══ DATA EXCERPTS

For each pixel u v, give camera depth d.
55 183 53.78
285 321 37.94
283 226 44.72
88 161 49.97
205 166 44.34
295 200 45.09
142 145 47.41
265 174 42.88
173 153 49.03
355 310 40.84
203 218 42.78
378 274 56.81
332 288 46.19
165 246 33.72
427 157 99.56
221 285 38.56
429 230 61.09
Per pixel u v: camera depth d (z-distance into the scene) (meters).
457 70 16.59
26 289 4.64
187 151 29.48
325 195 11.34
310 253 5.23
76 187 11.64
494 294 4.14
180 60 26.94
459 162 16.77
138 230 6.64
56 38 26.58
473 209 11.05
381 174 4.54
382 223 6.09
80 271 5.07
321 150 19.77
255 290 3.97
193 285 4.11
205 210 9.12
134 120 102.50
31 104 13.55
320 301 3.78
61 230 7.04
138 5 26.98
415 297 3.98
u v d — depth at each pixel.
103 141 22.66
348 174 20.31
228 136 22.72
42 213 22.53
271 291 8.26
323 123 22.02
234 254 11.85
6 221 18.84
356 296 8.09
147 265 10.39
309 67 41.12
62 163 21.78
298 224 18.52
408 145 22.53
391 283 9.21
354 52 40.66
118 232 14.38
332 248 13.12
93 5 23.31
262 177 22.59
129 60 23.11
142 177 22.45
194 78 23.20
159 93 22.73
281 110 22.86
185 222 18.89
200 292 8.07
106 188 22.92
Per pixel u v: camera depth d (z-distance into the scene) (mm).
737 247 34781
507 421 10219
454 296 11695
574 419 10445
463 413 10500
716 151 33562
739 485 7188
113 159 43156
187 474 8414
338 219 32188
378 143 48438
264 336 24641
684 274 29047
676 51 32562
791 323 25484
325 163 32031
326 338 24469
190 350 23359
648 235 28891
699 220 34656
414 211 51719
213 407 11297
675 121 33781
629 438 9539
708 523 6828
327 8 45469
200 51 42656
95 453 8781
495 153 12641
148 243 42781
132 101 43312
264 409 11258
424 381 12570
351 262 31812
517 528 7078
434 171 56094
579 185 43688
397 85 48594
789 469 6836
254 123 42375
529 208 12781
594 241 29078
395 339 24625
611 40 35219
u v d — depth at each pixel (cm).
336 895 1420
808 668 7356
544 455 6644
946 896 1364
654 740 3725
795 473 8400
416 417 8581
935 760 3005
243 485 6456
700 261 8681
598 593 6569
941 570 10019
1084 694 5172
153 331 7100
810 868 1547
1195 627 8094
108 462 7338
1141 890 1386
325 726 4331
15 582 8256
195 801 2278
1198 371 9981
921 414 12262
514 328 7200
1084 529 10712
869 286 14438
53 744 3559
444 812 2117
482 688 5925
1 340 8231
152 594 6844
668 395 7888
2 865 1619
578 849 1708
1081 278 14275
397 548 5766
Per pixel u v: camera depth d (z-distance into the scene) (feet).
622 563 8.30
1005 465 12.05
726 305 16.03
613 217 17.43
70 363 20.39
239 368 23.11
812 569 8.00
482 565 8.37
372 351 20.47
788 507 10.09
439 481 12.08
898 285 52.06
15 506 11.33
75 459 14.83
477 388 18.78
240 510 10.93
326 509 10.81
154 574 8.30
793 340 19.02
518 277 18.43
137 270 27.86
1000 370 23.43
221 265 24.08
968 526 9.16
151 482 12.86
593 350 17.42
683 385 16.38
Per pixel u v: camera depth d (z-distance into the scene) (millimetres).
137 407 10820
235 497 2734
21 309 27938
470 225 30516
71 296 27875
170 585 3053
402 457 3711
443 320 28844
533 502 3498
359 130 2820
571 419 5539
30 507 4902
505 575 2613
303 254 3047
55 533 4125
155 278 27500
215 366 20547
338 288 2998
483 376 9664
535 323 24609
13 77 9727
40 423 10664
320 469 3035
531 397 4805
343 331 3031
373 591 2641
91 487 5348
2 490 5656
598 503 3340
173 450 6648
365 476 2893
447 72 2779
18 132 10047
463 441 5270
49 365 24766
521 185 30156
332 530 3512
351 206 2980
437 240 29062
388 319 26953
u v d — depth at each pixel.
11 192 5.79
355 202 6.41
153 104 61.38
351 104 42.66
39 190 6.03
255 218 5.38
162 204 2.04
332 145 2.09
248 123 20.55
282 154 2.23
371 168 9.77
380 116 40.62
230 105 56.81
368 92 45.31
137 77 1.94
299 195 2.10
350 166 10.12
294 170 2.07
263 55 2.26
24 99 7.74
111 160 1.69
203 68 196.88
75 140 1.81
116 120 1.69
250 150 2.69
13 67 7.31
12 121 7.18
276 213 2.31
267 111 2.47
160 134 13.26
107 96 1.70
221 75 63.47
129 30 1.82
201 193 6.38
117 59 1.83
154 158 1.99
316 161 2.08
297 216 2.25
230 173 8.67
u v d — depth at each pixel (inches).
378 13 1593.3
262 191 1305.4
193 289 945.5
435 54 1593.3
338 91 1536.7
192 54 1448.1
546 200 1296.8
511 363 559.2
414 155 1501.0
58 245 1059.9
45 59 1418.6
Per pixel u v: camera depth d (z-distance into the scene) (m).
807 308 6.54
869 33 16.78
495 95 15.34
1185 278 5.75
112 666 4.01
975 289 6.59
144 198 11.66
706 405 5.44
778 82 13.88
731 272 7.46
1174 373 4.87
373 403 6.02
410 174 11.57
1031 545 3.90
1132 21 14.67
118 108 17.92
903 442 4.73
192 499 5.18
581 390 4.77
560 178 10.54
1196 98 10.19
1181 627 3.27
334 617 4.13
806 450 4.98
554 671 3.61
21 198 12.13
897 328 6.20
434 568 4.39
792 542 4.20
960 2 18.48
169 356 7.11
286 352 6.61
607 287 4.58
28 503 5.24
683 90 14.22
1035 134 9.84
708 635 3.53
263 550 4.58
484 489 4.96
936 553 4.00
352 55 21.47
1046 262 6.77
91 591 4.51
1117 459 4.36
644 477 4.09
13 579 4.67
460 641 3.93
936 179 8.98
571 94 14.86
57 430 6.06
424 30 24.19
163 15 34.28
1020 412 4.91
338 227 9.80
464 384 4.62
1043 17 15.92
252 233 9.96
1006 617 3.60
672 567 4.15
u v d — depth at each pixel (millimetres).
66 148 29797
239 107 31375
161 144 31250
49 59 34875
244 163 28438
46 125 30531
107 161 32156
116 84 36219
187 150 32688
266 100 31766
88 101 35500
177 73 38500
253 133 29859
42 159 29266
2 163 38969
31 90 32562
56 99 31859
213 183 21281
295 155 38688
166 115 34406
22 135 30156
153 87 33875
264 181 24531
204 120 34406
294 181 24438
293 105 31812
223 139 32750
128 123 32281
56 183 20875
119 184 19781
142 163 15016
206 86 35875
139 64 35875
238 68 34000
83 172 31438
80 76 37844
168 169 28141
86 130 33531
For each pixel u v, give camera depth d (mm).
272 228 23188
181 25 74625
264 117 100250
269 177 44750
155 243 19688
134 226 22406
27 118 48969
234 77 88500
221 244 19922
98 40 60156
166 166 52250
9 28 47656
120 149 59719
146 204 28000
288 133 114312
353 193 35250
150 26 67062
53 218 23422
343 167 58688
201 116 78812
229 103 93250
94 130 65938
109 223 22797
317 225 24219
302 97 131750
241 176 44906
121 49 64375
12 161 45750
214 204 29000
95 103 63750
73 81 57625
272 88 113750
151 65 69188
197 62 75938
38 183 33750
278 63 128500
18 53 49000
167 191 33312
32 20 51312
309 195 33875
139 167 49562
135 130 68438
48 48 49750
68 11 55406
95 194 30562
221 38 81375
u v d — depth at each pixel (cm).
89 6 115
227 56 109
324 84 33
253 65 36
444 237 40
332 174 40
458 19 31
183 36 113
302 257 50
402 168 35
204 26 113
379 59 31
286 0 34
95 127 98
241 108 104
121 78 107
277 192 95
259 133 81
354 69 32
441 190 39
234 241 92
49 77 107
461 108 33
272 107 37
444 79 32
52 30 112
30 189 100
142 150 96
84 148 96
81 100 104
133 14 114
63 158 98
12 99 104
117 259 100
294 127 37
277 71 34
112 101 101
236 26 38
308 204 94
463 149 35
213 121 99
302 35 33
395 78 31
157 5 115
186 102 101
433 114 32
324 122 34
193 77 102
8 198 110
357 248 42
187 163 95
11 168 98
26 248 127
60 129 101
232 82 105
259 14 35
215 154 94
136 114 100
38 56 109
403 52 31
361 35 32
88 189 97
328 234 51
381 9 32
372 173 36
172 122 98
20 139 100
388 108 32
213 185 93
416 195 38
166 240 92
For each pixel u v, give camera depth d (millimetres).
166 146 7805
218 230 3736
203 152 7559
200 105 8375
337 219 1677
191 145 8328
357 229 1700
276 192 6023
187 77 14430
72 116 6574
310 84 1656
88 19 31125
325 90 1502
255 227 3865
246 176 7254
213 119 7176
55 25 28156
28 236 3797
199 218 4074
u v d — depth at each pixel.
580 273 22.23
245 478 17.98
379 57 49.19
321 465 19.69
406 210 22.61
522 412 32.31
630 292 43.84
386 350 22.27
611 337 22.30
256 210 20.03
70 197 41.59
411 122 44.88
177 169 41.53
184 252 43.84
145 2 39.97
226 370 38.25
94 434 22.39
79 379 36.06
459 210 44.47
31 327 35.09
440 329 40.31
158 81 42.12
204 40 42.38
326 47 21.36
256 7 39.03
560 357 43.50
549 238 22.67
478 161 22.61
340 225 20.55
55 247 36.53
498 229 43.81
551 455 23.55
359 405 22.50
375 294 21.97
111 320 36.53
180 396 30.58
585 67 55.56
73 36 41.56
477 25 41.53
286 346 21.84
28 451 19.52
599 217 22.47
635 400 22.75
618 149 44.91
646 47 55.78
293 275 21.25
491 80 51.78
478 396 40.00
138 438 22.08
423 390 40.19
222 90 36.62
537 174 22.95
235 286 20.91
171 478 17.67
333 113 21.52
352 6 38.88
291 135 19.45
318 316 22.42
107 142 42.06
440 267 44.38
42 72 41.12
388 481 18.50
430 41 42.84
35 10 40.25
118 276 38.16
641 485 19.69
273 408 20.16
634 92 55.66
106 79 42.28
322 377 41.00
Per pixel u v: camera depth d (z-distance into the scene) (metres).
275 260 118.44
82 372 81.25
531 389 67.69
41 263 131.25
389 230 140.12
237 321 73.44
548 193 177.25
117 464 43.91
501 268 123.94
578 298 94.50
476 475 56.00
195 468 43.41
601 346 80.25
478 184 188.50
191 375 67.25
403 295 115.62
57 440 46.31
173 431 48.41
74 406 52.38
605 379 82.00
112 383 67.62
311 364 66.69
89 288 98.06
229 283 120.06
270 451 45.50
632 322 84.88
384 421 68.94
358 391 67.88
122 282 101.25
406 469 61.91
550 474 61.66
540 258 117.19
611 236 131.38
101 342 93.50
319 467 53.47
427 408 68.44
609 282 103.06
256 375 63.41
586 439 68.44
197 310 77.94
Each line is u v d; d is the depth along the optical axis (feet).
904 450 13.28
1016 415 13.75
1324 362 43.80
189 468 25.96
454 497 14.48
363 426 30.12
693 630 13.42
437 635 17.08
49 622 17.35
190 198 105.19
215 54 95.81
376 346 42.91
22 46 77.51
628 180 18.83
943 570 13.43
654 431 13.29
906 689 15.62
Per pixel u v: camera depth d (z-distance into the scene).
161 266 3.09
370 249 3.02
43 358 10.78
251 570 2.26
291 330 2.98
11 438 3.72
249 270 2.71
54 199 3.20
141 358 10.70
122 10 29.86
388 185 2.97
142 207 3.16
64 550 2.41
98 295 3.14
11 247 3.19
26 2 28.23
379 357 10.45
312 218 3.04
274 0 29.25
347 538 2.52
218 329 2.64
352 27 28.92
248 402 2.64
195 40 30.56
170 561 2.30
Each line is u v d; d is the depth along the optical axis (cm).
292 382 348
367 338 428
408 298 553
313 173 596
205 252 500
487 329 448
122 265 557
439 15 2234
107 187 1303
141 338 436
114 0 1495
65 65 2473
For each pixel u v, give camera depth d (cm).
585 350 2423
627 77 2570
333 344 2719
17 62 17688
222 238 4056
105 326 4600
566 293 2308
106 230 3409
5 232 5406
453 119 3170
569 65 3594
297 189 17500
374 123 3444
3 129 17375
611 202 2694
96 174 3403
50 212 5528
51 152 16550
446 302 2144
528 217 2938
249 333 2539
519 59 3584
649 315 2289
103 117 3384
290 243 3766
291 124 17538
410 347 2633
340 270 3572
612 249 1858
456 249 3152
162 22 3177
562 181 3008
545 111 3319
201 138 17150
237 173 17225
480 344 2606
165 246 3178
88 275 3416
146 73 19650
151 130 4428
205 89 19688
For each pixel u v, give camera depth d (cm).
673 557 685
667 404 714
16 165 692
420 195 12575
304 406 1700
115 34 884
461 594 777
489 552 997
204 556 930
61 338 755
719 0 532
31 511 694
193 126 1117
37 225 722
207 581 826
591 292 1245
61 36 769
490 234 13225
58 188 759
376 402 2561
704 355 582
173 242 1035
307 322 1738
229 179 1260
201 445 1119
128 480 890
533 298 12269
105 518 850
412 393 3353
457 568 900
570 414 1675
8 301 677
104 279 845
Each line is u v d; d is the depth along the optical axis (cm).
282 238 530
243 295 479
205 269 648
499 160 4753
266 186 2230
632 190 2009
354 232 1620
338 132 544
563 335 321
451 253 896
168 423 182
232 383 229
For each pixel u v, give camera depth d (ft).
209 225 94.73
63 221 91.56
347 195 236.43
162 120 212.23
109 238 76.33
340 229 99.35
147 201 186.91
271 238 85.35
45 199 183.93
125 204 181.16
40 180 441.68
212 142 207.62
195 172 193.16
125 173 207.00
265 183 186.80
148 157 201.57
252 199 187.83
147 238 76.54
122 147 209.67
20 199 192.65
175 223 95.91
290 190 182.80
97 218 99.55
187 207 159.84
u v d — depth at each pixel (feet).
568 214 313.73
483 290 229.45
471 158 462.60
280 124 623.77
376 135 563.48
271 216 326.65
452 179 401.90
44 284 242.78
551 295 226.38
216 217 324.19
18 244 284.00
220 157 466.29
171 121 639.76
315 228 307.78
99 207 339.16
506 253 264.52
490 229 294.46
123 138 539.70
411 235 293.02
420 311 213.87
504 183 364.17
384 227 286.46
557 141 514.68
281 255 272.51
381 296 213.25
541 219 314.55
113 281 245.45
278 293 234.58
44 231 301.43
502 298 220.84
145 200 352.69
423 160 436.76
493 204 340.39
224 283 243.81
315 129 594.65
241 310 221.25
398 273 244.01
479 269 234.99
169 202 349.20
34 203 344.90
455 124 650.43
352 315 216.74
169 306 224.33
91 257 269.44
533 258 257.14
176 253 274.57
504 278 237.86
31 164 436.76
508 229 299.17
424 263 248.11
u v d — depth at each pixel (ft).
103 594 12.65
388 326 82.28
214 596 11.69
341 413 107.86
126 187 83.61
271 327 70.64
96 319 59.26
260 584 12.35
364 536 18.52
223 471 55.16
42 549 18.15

════

YOUR TASK: In the data above, find the line that contains "571 94 14.86" and the line that contains "294 181 24438". Repeat exactly those lines and every line between them, and only those.

SOLUTION TO THE EXERCISE:
571 94 14.86
57 430 6.06
424 30 24.19
163 15 34.28
1020 412 4.91
338 227 9.80
464 384 4.62
1043 17 15.92
252 233 9.96
1006 617 3.60
672 567 4.15
u v d — depth at each pixel (millimetres).
66 148 29797
239 107 31375
161 144 31250
49 59 34875
244 163 28438
46 125 30531
107 161 32156
116 84 36219
187 150 32688
266 100 31766
88 101 35500
177 73 38500
253 133 29859
42 159 29266
2 163 38969
31 90 32562
56 99 31859
213 183 21281
295 155 38688
166 115 34406
22 135 30156
153 87 33875
264 181 24531
204 120 34406
294 181 24438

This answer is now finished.